• [ABOUT THIS TASK]
Reproduce the HBr and KOH titration problem below in full, word for word.

*** Opening of TEXT SEGMENT ***

For all of the following questions 20.00 mL of 0.192 M HBr is titrated with 0.20

Question

For all of the following questions 20.00 mL of 0.192 M HBr is titrated with 0.200 M KOH.
Region 1: Initial pH: Before any titrant is added to our starting material
What is the concentration of H+ at this point in the titration?
M

What is the pH based on this H+ ion concentration?

Region 2: Before the Equivalence Point 10.13 mL of the 0.200 M KOH has been added to the starting material.
Complete the BCA table below at this point in the titration. (Be sure to use moles)
HBr (aq)   KOH (aq)      H2O (l)   KBr (aq)
B               NA  
C               NA  
A               NA  
From the moles of HBr left after the reaction with KOH what will the pH be at this point in the titration?

Region 3: Equivalence Point
What volume of the titrant has been added to the starting material at the equivalence point for this titration?
mL

At the equivalence point an equal number of moles of OH- and H+ have reacted, producing a solution of water and salt. What affects the pH at this point for a strong-acid/strong-base titration?
   The basicity of the salt anion
   The acidity of the salt cation
   None of these
   The auto-ionization of water

Region 4: After the Equivalence Point 30.99 mL of the 0.200 M KOH has been added to the starting material
Complete the BCA table below at this point in the titration. (Use moles)

*** Close of TEXT SEGMENT ***
*** Opening of DATASET ***

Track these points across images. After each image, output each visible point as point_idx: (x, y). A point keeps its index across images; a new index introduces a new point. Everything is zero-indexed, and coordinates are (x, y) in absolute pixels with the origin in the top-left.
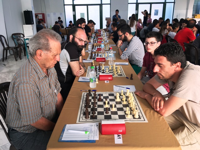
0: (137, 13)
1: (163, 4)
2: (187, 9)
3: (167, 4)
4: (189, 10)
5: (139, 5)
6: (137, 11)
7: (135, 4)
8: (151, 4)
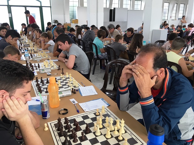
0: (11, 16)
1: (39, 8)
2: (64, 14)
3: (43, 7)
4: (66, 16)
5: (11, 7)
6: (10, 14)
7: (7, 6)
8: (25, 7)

*** Close of DATASET ***
*** Opening of DATASET ***

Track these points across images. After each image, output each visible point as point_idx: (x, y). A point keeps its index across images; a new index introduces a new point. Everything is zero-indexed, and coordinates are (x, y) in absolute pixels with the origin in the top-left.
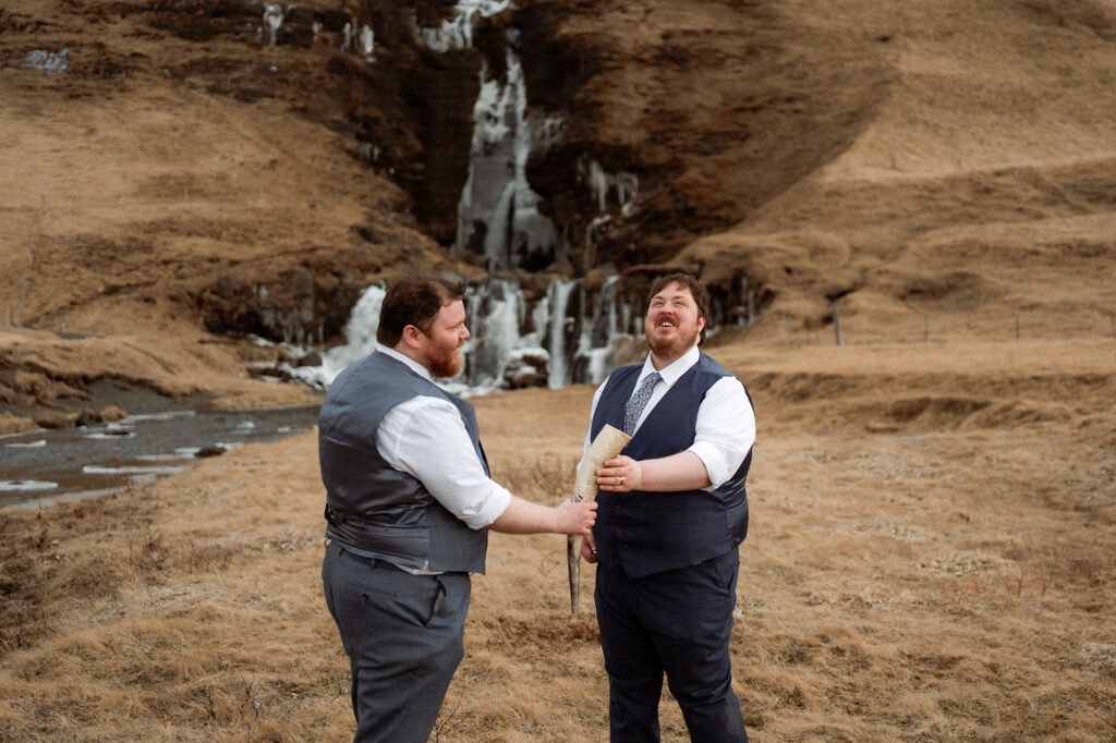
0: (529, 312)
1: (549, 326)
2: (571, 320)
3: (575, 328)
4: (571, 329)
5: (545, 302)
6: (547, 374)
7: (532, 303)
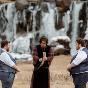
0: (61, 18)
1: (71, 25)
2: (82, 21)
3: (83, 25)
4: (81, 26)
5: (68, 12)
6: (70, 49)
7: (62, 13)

*** Close of DATASET ***

• [COMPLETED EXERCISE]
For all of the following questions 20.00 mL of 0.192 M HBr is titrated with 0.20

Question

For all of the following questions 20.00 mL of 0.192 M HBr is titrated with 0.200 M KOH.
Region 1: Initial pH: Before any titrant is added to our starting material
What is the concentration of H+ at this point in the titration?
M

What is the pH based on this H+ ion concentration?

Region 2: Before the Equivalence Point 10.13 mL of the 0.200 M KOH has been added to the starting material.
Complete the BCA table below at this point in the titration. (Be sure to use moles)
HBr (aq)   KOH (aq)      H2O (l)   KBr (aq)
B               NA  
C               NA  
A               NA  
From the moles of HBr left after the reaction with KOH what will the pH be at this point in the titration?

Region 3: Equivalence Point
What volume of the titrant has been added to the starting material at the equivalence point for this titration?
mL

At the equivalence point an equal number of moles of OH- and H+ have reacted, producing a solution of water and salt. What affects the pH at this point for a strong-acid/strong-base titration?
   The basicity of the salt anion
   The acidity of the salt cation
   None of these
   The auto-ionization of water

Region 4: After the Equivalence Point 30.99 mL of the 0.200 M KOH has been added to the starting material
Complete the BCA table below at this point in the titration. (Use moles)